Reputation: 607
In my s3 bucket directory, I have multiple files like .csv, .log, .txt , etc. But I need to read-only .log files from a single directory and append them using boto3. I tried below code but it's reading all files data, not able to restrict using *.log and also the result is coming as a single line separated by '\n' as mentioned below.

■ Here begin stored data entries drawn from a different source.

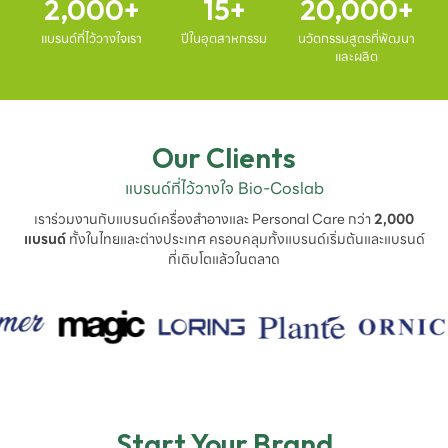
2,000
15
20,000
แบรนด์ที่ไว้วางใจเรา
ปีในอุตสาหกรรม
นวัตกรรมสูตรที่พัฒนา
และผลิต
Our Clients
แบรนด์ที่ไว้วางใจ Bio-Coslab
เราร่วมงานกับแบรนด์เครื่องสำอางและ Personal Care กว่า
2,000
แบรนด์
ทั้งในไทยและต่างประเทศ ครอบคลุมทั้งแบรนด์เริ่มต้นและแบรนด์
ที่เติบโตแล้วในตลาด
Start Your Brand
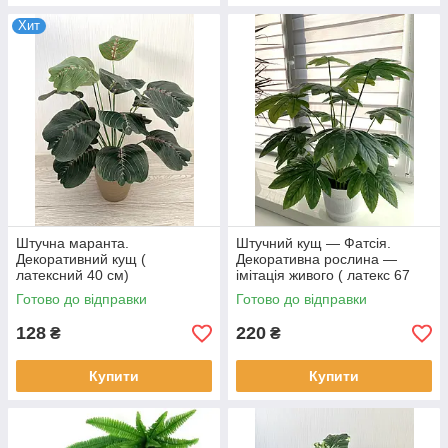
Виноградна осіння ліана
Хит
Штучна виноградна ліана виконана в осінніх кольорах.
Підходить для сезонних декорацій.
Штучна маранта.
Штучний кущ — Фатсія.
інніх
Декоративний кущ (
Декоративна рослина —
і
латексний 40 см)
імітація живого ( латекс 67
см)
Готово до відправки
Готово до відправки
128
220
₴
₴
Купити
Купити
Осіння ліана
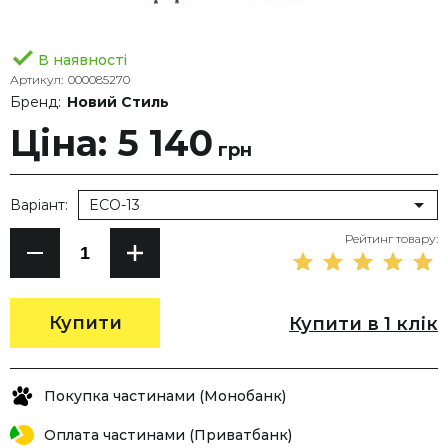
В наявності
Артикул:
000085270
Бренд:
Новий Стиль
Ціна: 5 140
грн
Варіант:
ECO-13
Рейтинг товару:
Купити
Купити в 1 клік
Покупка частинами (Монобанк)
Оплата частинами (Приватбанк)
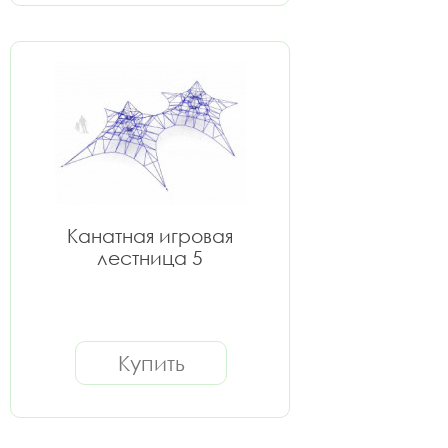
Канатная игровая
лестница 5
Купить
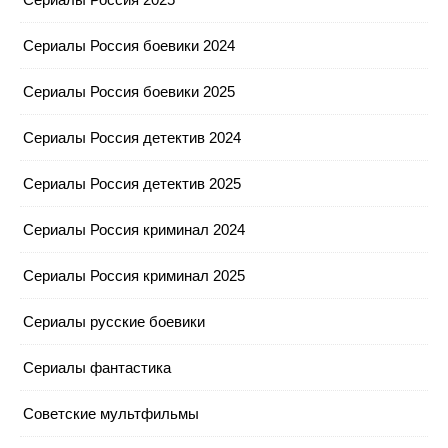
Сериалы Россия боевики 2024
Сериалы Россия боевики 2025
Сериалы Россия детектив 2024
Сериалы Россия детектив 2025
Сериалы Россия криминал 2024
Сериалы Россия криминал 2025
Сериалы русские боевики
Сериалы фантастика
Советские мультфильмы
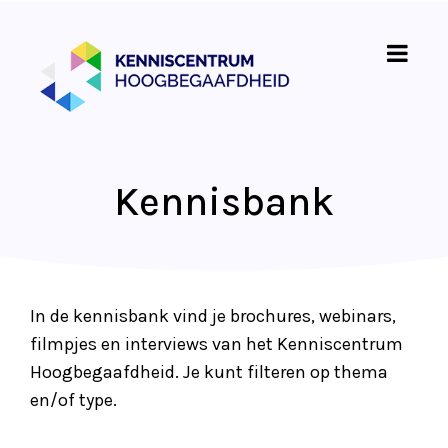
Kennisbank
In de kennisbank vind je brochures, webinars,
filmpjes en interviews van het Kenniscentrum
Hoogbegaafdheid. Je kunt filteren op thema
en/of type.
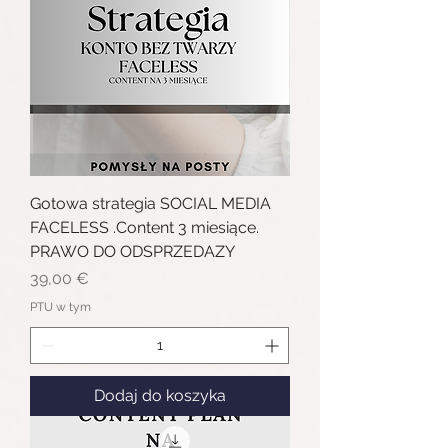
Gotowa strategia SOCIAL MEDIA
FACELESS .Content 3 miesiące.
PRAWO DO ODSPRZEDAZY
Cena
39,00 €
PTU w tym
Dodaj do koszyka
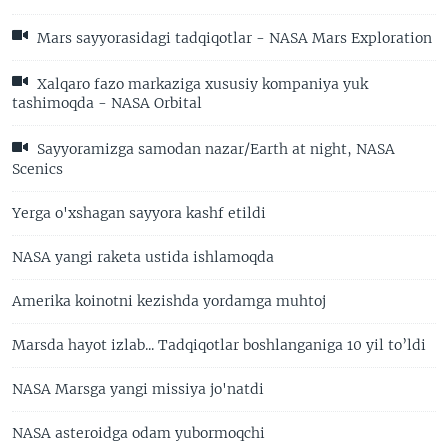
Mars sayyorasidagi tadqiqotlar - NASA Mars Exploration
Xalqaro fazo markaziga xususiy kompaniya yuk
tashimoqda - NASA Orbital
Sayyoramizga samodan nazar/Earth at night, NASA
Scenics
Yerga o'xshagan sayyora kashf etildi
NASA yangi raketa ustida ishlamoqda
Amerika koinotni kezishda yordamga muhtoj
Marsda hayot izlab... Tadqiqotlar boshlanganiga 10 yil to’ldi
NASA Marsga yangi missiya jo'natdi
NASA asteroidga odam yubormoqchi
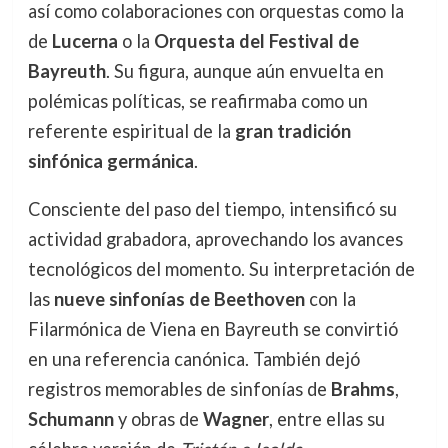
así como colaboraciones con orquestas como la
de
Lucerna
o la
Orquesta del Festival de
Bayreuth
. Su figura, aunque aún envuelta en
polémicas políticas, se reafirmaba como un
referente espiritual de la
gran tradición
sinfónica germánica
.
Consciente del paso del tiempo, intensificó su
actividad grabadora, aprovechando los avances
tecnológicos del momento. Su interpretación de
las
nueve sinfonías de Beethoven
con la
Filarmónica de Viena en Bayreuth se convirtió
en una referencia canónica. También dejó
registros memorables de sinfonías de
Brahms
,
Schumann
y obras de
Wagner
, entre ellas su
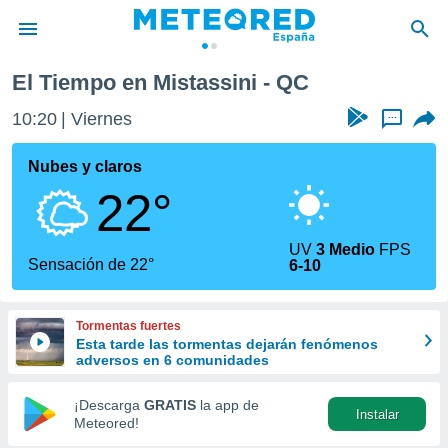
El Tiempo en Mistassini - QC
privacidad
10:20
Viernes
...
o de
tiempo.com)
borado por
Nubes y claros
es para
22°
ue la
 que se
e calidad.
UV
3 Medio
FPS
eder a este
Sensación de 22°
6-10
ediante las
opciones:
Tormentas fuertes
ookies y
Esta tarde las tormentas dejarán fenómenos
e forma
adversos en 6 comunidades
d digital
¡Descarga
GRATIS
la app de
Instalar
ada, basada
Meteored!
mación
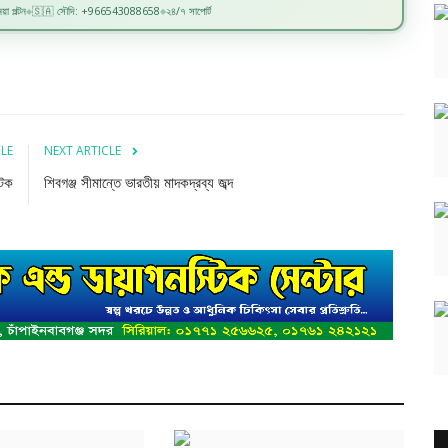
়া পল্টন
🇸🇦 সৌদি: +966543088658
২৪/৭ সাপোর্ট
◆
◆
CLE
NEXT ARTICLE
আটক
শিবগঞ্জ সীমান্তে ভারতীয় মাদকদ্রব্য জব্দ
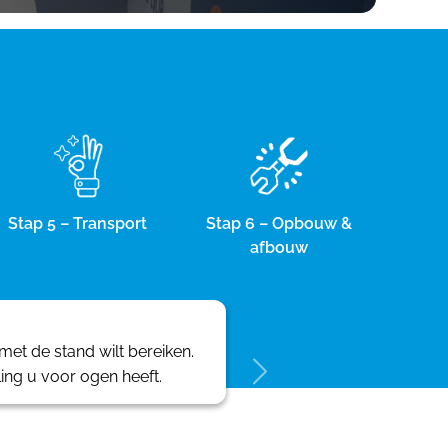
Stap 5 – Transport
Stap 6 – Opbouw &
afbouw
et de stand wilt bereiken.
ling u voor ogen heeft.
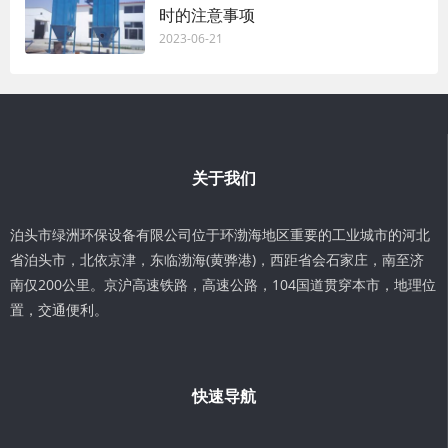
时的注意事项
2023-06-21
关于我们
泊头市绿洲环保设备有限公司位于环渤海地区重要的工业城市的河北
省泊头市，北依京津，东临渤海(黄骅港)，西距省会石家庄，南至济
南仅200公里。京沪高速铁路，高速公路，104国道贯穿本市，地理位
置，交通便利。
快速导航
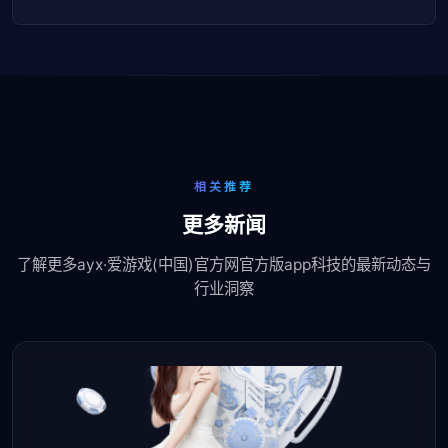
相关推荐
更多新闻
了解更多ayx·爱游戏(中国)官方网官方版app科技的最新动态与
行业洞察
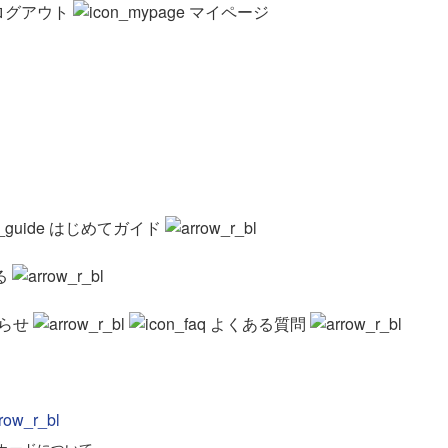
ログアウト
マイページ
はじめてガイド
る
らせ
よくある質問
カードについて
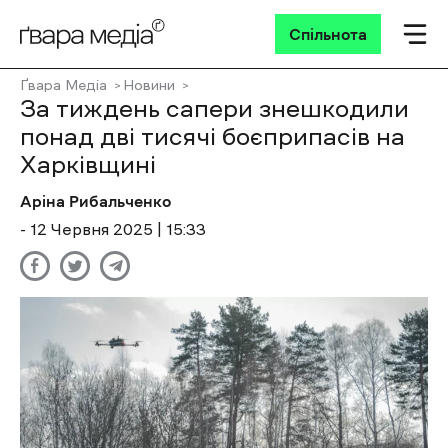
Спільнота
Ґвара Медіа
Новини
За тиждень сапери знешкодили
понад дві тисячі боєприпасів на
Харківщині
Аріна Рибальченко
- 12 Червня 2025 | 15:33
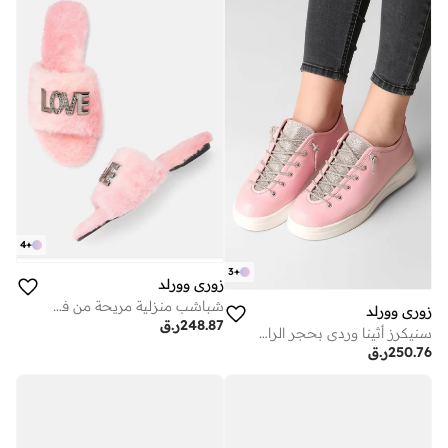
4
+
3
+
زوري وورلد
شباشب منزلية مريحة من فرو نباتي ناعم بتصميم قلب
زوري وورلد
248.87
ر.ق
سنيكرز أثينا وردي بحجر الراين والدانتيل ونعل نباتي معتمد من بيتا
250.76
ر.ق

How can I read only log files and merge them and the result should come like line by line.
import boto3
import pandas as pd
import csv
s3 = boto3.resource('s3')
my_bucket = s3.Bucket('my_bucket')
lst = []
for object in my_bucket.objects.filter(Prefix="bulk_data/all_files/"):
print(object.key)
bdy = object.get()['Body'].read().decode('utf-8')
lst.append(bdy)
bdy = ''
print(lst)
lst output coming like this with '\n' as separator. '12345,6006,7290,7200,JKHBJ,S,55\n44345,6996,6290,7288,JKHkk,R,57\n..........'
I should get something like below:
12345,6006,7290,7200,JKHBJ,S,55
44345,6996,6290,7288,JKHkk,R,57
...
Upvotes: 1
Views: 1120
Reputation: 238051
The filter
takes only prefix, not suffix. Thus you have to filter it yourself, for example using:
import boto3
import pandas as pd
import csv
s3 = boto3.resource('s3')
my_bucket = s3.Bucket('my_bucket')
lst = []
for s3obj in my_bucket.objects.filter(Prefix="attachments/"):
# skip s3 objects not ending with csv
if (not s3obj.key.endswith('csv')): continue
print(s3obj.key)
bdy = s3obj.get()['Body'].read().decode('utf-8')
lst.append(bdy)
bdy = ''
#print(lst)
for file_str in lst:
for line in file_str.split('\n'):
print(line)
Upvotes: 3